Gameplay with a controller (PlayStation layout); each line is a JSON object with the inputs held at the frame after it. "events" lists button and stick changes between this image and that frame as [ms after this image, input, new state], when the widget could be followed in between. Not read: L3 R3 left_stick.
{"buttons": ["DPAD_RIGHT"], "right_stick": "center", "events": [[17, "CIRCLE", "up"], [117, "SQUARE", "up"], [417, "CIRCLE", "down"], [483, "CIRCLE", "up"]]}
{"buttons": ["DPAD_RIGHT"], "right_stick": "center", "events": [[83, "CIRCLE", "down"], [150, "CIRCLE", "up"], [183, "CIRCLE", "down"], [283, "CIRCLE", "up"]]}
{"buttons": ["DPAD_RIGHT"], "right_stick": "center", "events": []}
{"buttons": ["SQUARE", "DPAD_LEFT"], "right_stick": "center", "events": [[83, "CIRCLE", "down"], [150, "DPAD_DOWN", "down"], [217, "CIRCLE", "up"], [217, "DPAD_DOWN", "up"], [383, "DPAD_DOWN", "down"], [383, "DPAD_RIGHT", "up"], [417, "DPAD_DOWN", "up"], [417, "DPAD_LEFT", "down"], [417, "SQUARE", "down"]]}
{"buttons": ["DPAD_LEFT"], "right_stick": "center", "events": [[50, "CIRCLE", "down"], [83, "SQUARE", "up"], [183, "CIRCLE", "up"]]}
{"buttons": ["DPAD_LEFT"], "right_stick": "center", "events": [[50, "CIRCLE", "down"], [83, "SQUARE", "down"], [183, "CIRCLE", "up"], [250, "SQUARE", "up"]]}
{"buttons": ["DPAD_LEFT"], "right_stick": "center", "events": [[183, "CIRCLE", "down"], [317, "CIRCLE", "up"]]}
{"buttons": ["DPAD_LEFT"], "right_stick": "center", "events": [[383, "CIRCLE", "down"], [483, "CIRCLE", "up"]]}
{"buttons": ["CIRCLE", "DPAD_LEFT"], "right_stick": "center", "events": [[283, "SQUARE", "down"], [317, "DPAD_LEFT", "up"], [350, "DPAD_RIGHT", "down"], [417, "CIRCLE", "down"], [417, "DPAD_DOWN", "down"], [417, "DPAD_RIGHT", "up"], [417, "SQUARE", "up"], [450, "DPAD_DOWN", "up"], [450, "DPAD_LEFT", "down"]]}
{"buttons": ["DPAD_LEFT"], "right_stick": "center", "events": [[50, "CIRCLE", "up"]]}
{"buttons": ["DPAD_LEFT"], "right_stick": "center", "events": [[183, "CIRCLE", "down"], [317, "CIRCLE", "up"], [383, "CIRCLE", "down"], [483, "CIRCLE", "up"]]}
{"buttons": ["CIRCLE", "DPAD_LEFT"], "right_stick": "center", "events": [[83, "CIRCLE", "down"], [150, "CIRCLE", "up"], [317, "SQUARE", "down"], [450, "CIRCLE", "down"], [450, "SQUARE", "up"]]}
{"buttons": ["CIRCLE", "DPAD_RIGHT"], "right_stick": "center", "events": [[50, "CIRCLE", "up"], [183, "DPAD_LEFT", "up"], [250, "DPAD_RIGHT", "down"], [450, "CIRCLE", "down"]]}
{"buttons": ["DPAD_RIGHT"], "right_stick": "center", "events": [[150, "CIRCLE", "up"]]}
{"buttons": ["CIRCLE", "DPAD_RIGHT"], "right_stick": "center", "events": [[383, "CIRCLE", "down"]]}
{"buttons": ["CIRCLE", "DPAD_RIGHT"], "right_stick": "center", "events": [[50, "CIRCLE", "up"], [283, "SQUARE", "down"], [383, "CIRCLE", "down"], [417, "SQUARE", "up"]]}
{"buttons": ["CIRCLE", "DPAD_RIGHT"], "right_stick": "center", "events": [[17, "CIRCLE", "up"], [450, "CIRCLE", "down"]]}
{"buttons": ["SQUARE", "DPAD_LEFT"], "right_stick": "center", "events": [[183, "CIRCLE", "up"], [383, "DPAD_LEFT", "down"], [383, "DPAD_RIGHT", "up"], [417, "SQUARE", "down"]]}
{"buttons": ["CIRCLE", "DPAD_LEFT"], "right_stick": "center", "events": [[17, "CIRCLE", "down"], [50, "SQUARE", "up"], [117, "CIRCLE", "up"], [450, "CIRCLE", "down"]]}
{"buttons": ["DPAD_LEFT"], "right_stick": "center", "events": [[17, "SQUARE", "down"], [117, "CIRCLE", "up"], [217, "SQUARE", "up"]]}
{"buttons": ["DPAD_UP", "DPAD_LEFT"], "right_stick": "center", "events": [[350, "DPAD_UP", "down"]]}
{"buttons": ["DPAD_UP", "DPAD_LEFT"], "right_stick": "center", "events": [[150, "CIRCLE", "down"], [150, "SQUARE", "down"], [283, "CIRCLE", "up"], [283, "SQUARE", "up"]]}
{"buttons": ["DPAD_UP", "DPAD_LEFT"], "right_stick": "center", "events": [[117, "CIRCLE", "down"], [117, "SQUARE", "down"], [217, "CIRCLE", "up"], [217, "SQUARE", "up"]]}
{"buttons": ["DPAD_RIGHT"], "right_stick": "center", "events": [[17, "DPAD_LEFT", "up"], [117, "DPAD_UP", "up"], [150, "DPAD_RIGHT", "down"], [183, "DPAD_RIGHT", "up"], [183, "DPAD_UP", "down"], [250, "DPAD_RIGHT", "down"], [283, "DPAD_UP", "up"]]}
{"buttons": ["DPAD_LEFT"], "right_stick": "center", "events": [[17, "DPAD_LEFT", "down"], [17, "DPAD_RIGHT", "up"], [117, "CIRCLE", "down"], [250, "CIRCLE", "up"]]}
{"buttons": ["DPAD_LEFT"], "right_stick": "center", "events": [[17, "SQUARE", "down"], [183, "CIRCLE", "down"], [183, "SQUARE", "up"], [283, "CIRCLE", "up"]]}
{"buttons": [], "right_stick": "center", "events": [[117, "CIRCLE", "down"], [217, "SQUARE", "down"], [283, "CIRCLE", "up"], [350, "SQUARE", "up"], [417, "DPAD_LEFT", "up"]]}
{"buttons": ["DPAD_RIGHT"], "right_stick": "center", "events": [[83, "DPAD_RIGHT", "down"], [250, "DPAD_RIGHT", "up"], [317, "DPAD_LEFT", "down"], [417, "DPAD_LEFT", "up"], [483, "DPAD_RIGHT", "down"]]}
◆ ◆ ◆ ◆ ◆ ◆ ◆
**Problem requirements:**
Repeat the records above exactly, from the first line to the last.

**Response to the exercise:**
Gameplay with a controller (PlayStation layout); each line is a JSON object with the inputs held at the frame after it. "events" lists button and stick changes between this image and that frame as [ms after this image, input, new state], when the widget could be followed in between. Not read: L3 R3 left_stick.
{"buttons": ["DPAD_RIGHT"], "right_stick": "center", "events": [[17, "CIRCLE", "up"], [117, "SQUARE", "up"], [417, "CIRCLE", "down"], [483, "CIRCLE", "up"]]}
{"buttons": ["DPAD_RIGHT"], "right_stick": "center", "events": [[83, "CIRCLE", "down"], [150, "CIRCLE", "up"], [183, "CIRCLE", "down"], [283, "CIRCLE", "up"]]}
{"buttons": ["DPAD_RIGHT"], "right_stick": "center", "events": []}
{"buttons": ["SQUARE", "DPAD_LEFT"], "right_stick": "center", "events": [[83, "CIRCLE", "down"], [150, "DPAD_DOWN", "down"], [217, "CIRCLE", "up"], [217, "DPAD_DOWN", "up"], [383, "DPAD_DOWN", "down"], [383, "DPAD_RIGHT", "up"], [417, "DPAD_DOWN", "up"], [417, "DPAD_LEFT", "down"], [417, "SQUARE", "down"]]}
{"buttons": ["DPAD_LEFT"], "right_stick": "center", "events": [[50, "CIRCLE", "down"], [83, "SQUARE", "up"], [183, "CIRCLE", "up"]]}
{"buttons": ["DPAD_LEFT"], "right_stick": "center", "events": [[50, "CIRCLE", "down"], [83, "SQUARE", "down"], [183, "CIRCLE", "up"], [250, "SQUARE", "up"]]}
{"buttons": ["DPAD_LEFT"], "right_stick": "center", "events": [[183, "CIRCLE", "down"], [317, "CIRCLE", "up"]]}
{"buttons": ["DPAD_LEFT"], "right_stick": "center", "events": [[383, "CIRCLE", "down"], [483, "CIRCLE", "up"]]}
{"buttons": ["CIRCLE", "DPAD_LEFT"], "right_stick": "center", "events": [[283, "SQUARE", "down"], [317, "DPAD_LEFT", "up"], [350, "DPAD_RIGHT", "down"], [417, "CIRCLE", "down"], [417, "DPAD_DOWN", "down"], [417, "DPAD_RIGHT", "up"], [417, "SQUARE", "up"], [450, "DPAD_DOWN", "up"], [450, "DPAD_LEFT", "down"]]}
{"buttons": ["DPAD_LEFT"], "right_stick": "center", "events": [[50, "CIRCLE", "up"]]}
{"buttons": ["DPAD_LEFT"], "right_stick": "center", "events": [[183, "CIRCLE", "down"], [317, "CIRCLE", "up"], [383, "CIRCLE", "down"], [483, "CIRCLE", "up"]]}
{"buttons": ["CIRCLE", "DPAD_LEFT"], "right_stick": "center", "events": [[83, "CIRCLE", "down"], [150, "CIRCLE", "up"], [317, "SQUARE", "down"], [450, "CIRCLE", "down"], [450, "SQUARE", "up"]]}
{"buttons": ["CIRCLE", "DPAD_RIGHT"], "right_stick": "center", "events": [[50, "CIRCLE", "up"], [183, "DPAD_LEFT", "up"], [250, "DPAD_RIGHT", "down"], [450, "CIRCLE", "down"]]}
{"buttons": ["DPAD_RIGHT"], "right_stick": "center", "events": [[150, "CIRCLE", "up"]]}
{"buttons": ["CIRCLE", "DPAD_RIGHT"], "right_stick": "center", "events": [[383, "CIRCLE", "down"]]}
{"buttons": ["CIRCLE", "DPAD_RIGHT"], "right_stick": "center", "events": [[50, "CIRCLE", "up"], [283, "SQUARE", "down"], [383, "CIRCLE", "down"], [417, "SQUARE", "up"]]}
{"buttons": ["CIRCLE", "DPAD_RIGHT"], "right_stick": "center", "events": [[17, "CIRCLE", "up"], [450, "CIRCLE", "down"]]}
{"buttons": ["SQUARE", "DPAD_LEFT"], "right_stick": "center", "events": [[183, "CIRCLE", "up"], [383, "DPAD_LEFT", "down"], [383, "DPAD_RIGHT", "up"], [417, "SQUARE", "down"]]}
{"buttons": ["CIRCLE", "DPAD_LEFT"], "right_stick": "center", "events": [[17, "CIRCLE", "down"], [50, "SQUARE", "up"], [117, "CIRCLE", "up"], [450, "CIRCLE", "down"]]}
{"buttons": ["DPAD_LEFT"], "right_stick": "center", "events": [[17, "SQUARE", "down"], [117, "CIRCLE", "up"], [217, "SQUARE", "up"]]}
{"buttons": ["DPAD_UP", "DPAD_LEFT"], "right_stick": "center", "events": [[350, "DPAD_UP", "down"]]}
{"buttons": ["DPAD_UP", "DPAD_LEFT"], "right_stick": "center", "events": [[150, "CIRCLE", "down"], [150, "SQUARE", "down"], [283, "CIRCLE", "up"], [283, "SQUARE", "up"]]}
{"buttons": ["DPAD_UP", "DPAD_LEFT"], "right_stick": "center", "events": [[117, "CIRCLE", "down"], [117, "SQUARE", "down"], [217, "CIRCLE", "up"], [217, "SQUARE", "up"]]}
{"buttons": ["DPAD_RIGHT"], "right_stick": "center", "events": [[17, "DPAD_LEFT", "up"], [117, "DPAD_UP", "up"], [150, "DPAD_RIGHT", "down"], [183, "DPAD_RIGHT", "up"], [183, "DPAD_UP", "down"], [250, "DPAD_RIGHT", "down"], [283, "DPAD_UP", "up"]]}
{"buttons": ["DPAD_LEFT"], "right_stick": "center", "events": [[17, "DPAD_LEFT", "down"], [17, "DPAD_RIGHT", "up"], [117, "CIRCLE", "down"], [250, "CIRCLE", "up"]]}
{"buttons": ["DPAD_LEFT"], "right_stick": "center", "events": [[17, "SQUARE", "down"], [183, "CIRCLE", "down"], [183, "SQUARE", "up"], [283, "CIRCLE", "up"]]}
{"buttons": [], "right_stick": "center", "events": [[117, "CIRCLE", "down"], [217, "SQUARE", "down"], [283, "CIRCLE", "up"], [350, "SQUARE", "up"], [417, "DPAD_LEFT", "up"]]}
{"buttons": ["DPAD_RIGHT"], "right_stick": "center", "events": [[83, "DPAD_RIGHT", "down"], [250, "DPAD_RIGHT", "up"], [317, "DPAD_LEFT", "down"], [417, "DPAD_LEFT", "up"], [483, "DPAD_RIGHT", "down"]]}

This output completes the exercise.